Data items |
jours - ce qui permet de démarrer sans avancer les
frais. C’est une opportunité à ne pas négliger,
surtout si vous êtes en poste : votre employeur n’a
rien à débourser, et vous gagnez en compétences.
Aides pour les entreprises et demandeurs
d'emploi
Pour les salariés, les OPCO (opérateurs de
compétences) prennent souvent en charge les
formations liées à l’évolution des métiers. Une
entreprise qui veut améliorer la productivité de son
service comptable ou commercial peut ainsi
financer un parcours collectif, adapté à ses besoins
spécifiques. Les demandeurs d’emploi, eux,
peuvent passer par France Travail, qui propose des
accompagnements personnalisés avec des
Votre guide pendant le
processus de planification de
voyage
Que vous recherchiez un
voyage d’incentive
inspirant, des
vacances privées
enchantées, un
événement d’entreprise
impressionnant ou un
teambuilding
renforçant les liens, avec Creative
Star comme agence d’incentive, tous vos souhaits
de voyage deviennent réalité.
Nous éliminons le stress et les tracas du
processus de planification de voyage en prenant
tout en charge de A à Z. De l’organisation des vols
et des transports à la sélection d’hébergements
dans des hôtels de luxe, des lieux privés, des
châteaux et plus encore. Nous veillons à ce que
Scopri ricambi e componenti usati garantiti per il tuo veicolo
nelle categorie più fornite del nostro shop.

---

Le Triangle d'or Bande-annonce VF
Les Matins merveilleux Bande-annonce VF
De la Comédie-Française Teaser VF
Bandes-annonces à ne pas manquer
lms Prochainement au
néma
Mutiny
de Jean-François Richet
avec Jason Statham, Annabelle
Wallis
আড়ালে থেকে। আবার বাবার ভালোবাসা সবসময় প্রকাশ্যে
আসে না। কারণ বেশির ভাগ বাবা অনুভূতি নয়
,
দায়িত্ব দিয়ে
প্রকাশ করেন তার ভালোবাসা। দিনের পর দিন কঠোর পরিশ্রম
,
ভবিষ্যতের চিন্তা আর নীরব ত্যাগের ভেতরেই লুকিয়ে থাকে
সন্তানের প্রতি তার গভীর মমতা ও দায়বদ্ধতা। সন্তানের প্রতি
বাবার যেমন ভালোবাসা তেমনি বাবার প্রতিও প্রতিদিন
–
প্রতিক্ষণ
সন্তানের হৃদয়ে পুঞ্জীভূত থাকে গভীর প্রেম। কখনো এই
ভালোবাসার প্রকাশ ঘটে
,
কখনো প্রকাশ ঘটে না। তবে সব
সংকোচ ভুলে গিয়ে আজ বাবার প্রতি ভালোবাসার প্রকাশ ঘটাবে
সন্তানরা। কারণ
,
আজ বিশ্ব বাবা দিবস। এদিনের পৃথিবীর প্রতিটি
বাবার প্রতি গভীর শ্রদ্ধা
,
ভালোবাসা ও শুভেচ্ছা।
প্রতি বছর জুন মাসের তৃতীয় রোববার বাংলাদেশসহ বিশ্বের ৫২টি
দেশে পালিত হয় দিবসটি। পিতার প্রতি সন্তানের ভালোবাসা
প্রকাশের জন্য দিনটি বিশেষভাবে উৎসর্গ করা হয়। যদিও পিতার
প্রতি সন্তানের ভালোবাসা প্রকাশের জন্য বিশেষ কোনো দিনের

To do |
The lines above, starting at the one with "accompagnements personnalisés avec des" and ending at the one with "renforçant les liens, avec Creative", are the only ones to return, exactly as written.

Problem solution |
accompagnements personnalisés avec des
Votre guide pendant le
processus de planification de
voyage
Que vous recherchiez un
voyage d’incentive
inspirant, des
vacances privées
enchantées, un
événement d’entreprise
impressionnant ou un
teambuilding
renforçant les liens, avec Creative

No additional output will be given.